DOCUMENT TEXT:
Fig. 2: Common TYR variants form haplotypes that affect risk of albinism and visual performance.

a The TYR haplotypes that were studied are shown. The reference allele of the TYR c.−301C>T [rs4547091] promoter variant is associated with lower gene expression and is shown as C (↓); the non-reference allele is associated with higher gene expression and is shown as T (↑). The reference alleles of the c.575C>A (p.Ser192Tyr) [rs1042602] and the c.1205G>A (p.Arg402Gln) [rs1126809] missense variants are highlighted in green font while the non-reference alleles are highlighted in red font. As no homozygotes for the TYR [−301T;575A;1205A] and [−301T;575A;1205 G] haplotypes were detected, these combinations are highlighted in grey font. b Risk of albinism (i.e. probability of receiving a diagnosis of albinism) for groups of individuals that carry selected TYR haplotypes in homozygous state. The length of each bar chart is proportionate to the value of the point estimate of each odds ratio; the relevant 95% confidence intervals are also shown. A log₁₀ scale with 1 as the reference point is used; it is noted that an odds ratio >1 suggests an increased risk while an odds ratio <1 suggests a decreased risk. Further information including numerical data can be found in Supplementary Table 2. c Distribution of visual acuity measurements in UK Biobank participants carrying selected TYR haplotypes in homozygous state. Vision near 0.0 LogMAR is considered normal while vision >0.5 LogMAR is considered moderate/severe visual impairment. The Kruskal-Wallis p value was 8 × 10⁻¹¹. Further information including numerical data can be found in Supplementary Table 4.

LISTED RECORDS:
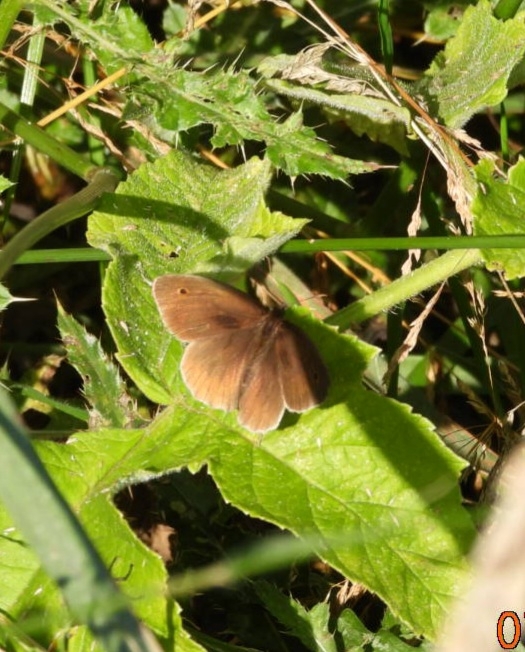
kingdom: Animalia
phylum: Arthropoda
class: Insecta
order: Lepidoptera
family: Nymphalidae
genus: Maniola
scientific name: Maniola jurtina
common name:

EXERCISE REQUIREMENTS:
a – According to the figure legend on TYR haplotypes, why are two of the haplotype combinations shown in grey font? Answer in one to three sentences.
b – List every TYR variant that the figure legend on TYR haplotypes identifies by an rs number, giving each variant's notation together with its rs number.

RESULTS IN ORDER:
a – The TYR [−301T;575A;1205A] and [−301T;575A;1205 G] haplotypes are shown in grey font because no homozygotes were detected for these combinations.

b –
- c.−301C>T [rs4547091]
- c.575C>A (p.Ser192Tyr) [rs1042602]
- c.1205G>A (p.Arg402Gln) [rs1126809]